The concept of stress supports the idea that the brain can control immune system activity. New advances in studying the central nervous system’s interactions with the immune system have revealed a large connectivity network between the two systems. Branches of the autonomic nervous system innervate lymphoid organs.
Most neurotransmitters and neuropeptides have membrane connections on accessory immune cells and lymphocytes. The engagement of these receptors causes changes in immunity functions such as cell proliferation, chimiotactisme, and individual immune responses. In addition, brain injuries and stress can affect the immune system’s function. The neuroendocrine system isn’t responsible for these changes.

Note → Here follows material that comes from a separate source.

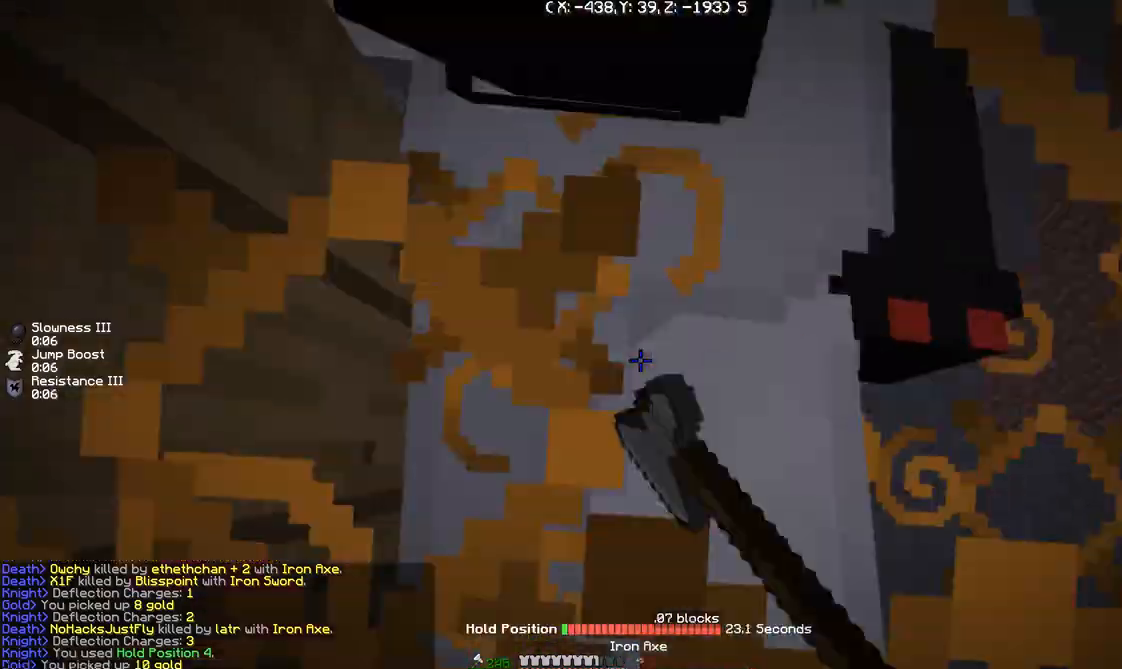
{"keys": [], "events": [[234, "a", "up"], [234, "s", "up"]]}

They may also be depending on the function of the autonomic nervous system. Signals from the immune system normally activate communication routes between the brain and the immune system to control immune responses. These signals are mostly expressed by proinflammatory cytokines and occur from accessory immune cells such as macrophages and macrophages.

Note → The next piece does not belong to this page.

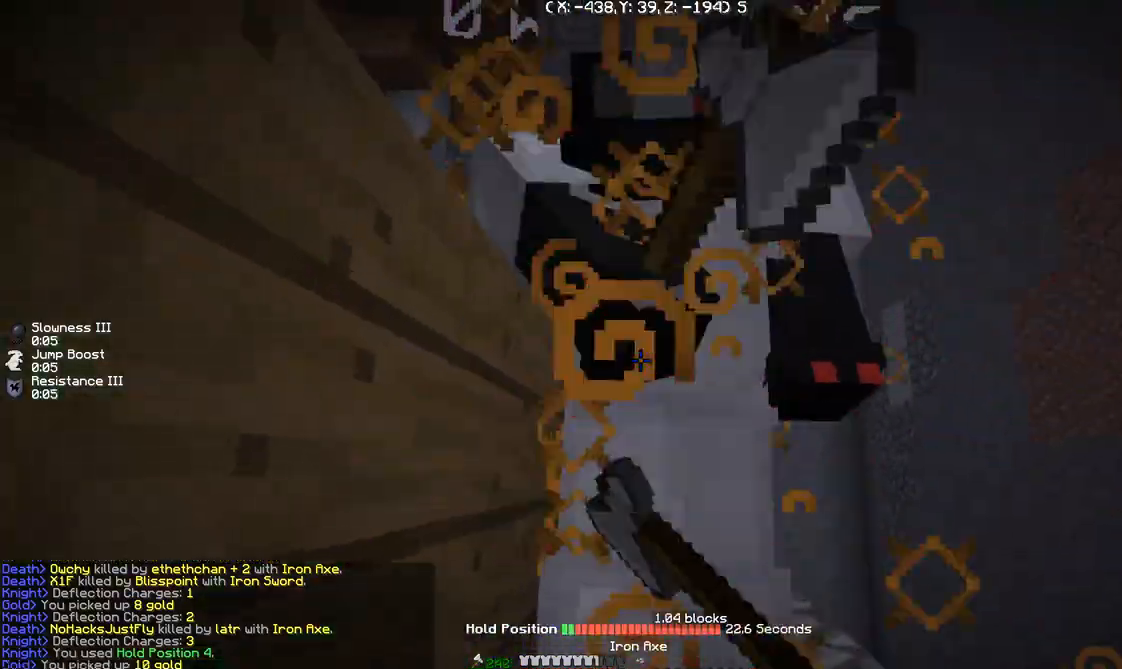
{"keys": ["a"], "events": [[400, "a", "down"]]}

Proinflammatory cytokines from the periphery act on the brain via two main pathways:
(1) a humoral pathway that helps pathogen-specific molecular patterns to respond on Toll-like receptors in brain areas that lack a functional blood-brain barrier, the so-called core structures areas; and
(2) a neural pathway defined by afferent nerves that control muscle the bodily site of infection and injury. The expression of brain cytokines produced by resident macrophages and microglial cells increases by peripherally produced cytokines in both situations.
These generated cytokines diffuse all across the brain parenchyma, impacting specific brain areas to organize the host response (fever, neuroendocrine activation, and sickness behavior).
Scientists found that the brain’s immune systems are different. Outside tissue transferred into most body parts usually triggers an immune reaction; however, tissue grafted into the nervous system produces a much less hostile response.